Dans ce livre, où elle n’évoque pas sa vie privée, la journaliste réagit au Brexit en Angleterre ; à l’effacement de la scène politique française d’Alain Juppé, de Nicolas Sarkozy et de François Hollande dans la course à la présidentielle ; à l’élection de Donald Trump aux États-Unis aussi ; ou encore aux attentats islamistes partout dans le monde. Un journal essentiellement politique et pas franchement optimiste. « Je suis d’un pessimisme profond avec un peu d’optimisme. », confie-t-elle au JDD.

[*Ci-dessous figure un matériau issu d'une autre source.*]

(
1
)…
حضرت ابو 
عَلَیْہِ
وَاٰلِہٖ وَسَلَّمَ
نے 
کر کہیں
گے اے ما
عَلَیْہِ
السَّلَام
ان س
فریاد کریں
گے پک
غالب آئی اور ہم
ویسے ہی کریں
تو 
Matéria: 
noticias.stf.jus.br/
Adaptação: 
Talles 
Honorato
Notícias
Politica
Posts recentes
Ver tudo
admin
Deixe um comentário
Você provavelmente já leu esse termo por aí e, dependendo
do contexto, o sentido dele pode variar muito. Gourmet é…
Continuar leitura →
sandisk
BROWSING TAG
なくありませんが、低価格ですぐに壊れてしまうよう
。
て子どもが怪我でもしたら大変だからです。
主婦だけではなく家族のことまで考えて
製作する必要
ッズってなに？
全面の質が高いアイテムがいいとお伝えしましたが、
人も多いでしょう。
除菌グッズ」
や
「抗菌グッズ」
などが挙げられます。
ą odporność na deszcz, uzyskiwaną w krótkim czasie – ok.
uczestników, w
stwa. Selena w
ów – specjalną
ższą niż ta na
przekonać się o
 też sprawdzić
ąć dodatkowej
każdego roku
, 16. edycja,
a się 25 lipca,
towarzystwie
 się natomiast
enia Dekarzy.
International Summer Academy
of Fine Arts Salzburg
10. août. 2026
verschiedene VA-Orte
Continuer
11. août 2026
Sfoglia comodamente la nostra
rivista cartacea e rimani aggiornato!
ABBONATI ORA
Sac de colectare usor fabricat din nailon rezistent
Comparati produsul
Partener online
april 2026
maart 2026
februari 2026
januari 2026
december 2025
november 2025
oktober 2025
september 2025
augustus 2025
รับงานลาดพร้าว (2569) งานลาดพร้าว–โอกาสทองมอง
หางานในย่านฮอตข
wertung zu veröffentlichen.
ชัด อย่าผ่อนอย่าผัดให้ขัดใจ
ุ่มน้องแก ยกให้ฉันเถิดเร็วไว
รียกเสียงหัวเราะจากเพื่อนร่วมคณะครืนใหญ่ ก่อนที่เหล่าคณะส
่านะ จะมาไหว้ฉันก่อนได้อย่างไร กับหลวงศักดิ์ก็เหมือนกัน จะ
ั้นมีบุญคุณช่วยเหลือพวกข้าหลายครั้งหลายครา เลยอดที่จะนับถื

Dominique Strauss-Kahn, son ex-mari, quitté en 2012, n’apparaît que trois fois dans son livre. A ce sujet, elle confie au JDD : « C’est derrière. C’est loin. C’est dépassé. J’en ai souffert, mais je suis aujourd’hui au-delà de tout ça. J’ai retrouvé une vie privée qui a été douloureusement publique. On continue d’essayer de m’interroger là-dessus, au bout de six années, alors que je ne dirai rien de plus. Je ne suis pas Valérie Trierweiler. Je refuse de m’épancher. J’ai vécu et j’ai survécu et, pour moi, c’est terminé. »

Elle se dit « naïve » et « stupide »

Dans l’interview accordée à Sophie des Déserts pour Vanity Fair, elle se fait violence pour revenir sur le couple qu’elle formait avec Dominique Strauss-Kahn : « Cette histoire va donc me poursuivre jusqu’à ma mort ? Mais merde, alors ! Est-on vraiment obligé de revenir là-dessus ? » s’emporte-t-elle. Mais elle répond tout de même en partie à la question que tout le monde se pose depuis l’affaire du Sofitel, comment fonctionnait donc leur couple ? « Je vous le dis, je ne savais rien, je suis stupide, naïve, sans doute, je ne savais rien, je fais confiance, je ne fliquais rien », explique l’ancienne présentatrice de l’émission 7 sur 7 à Vanity Fair. « Oui, sûrement, il y a du déni, de la femme qui ne veut pas voir. Mais quand j’avais des doutes, car j’en ai eu, des doutes, Dominique me donnait toutes les assurances. » Désormais, elle dit avoir tourné la page auprès de l’historien Pierre Nora  « J’ai déposé le sac à dos des tourments, je me sens légère », confie-t-elle aussi.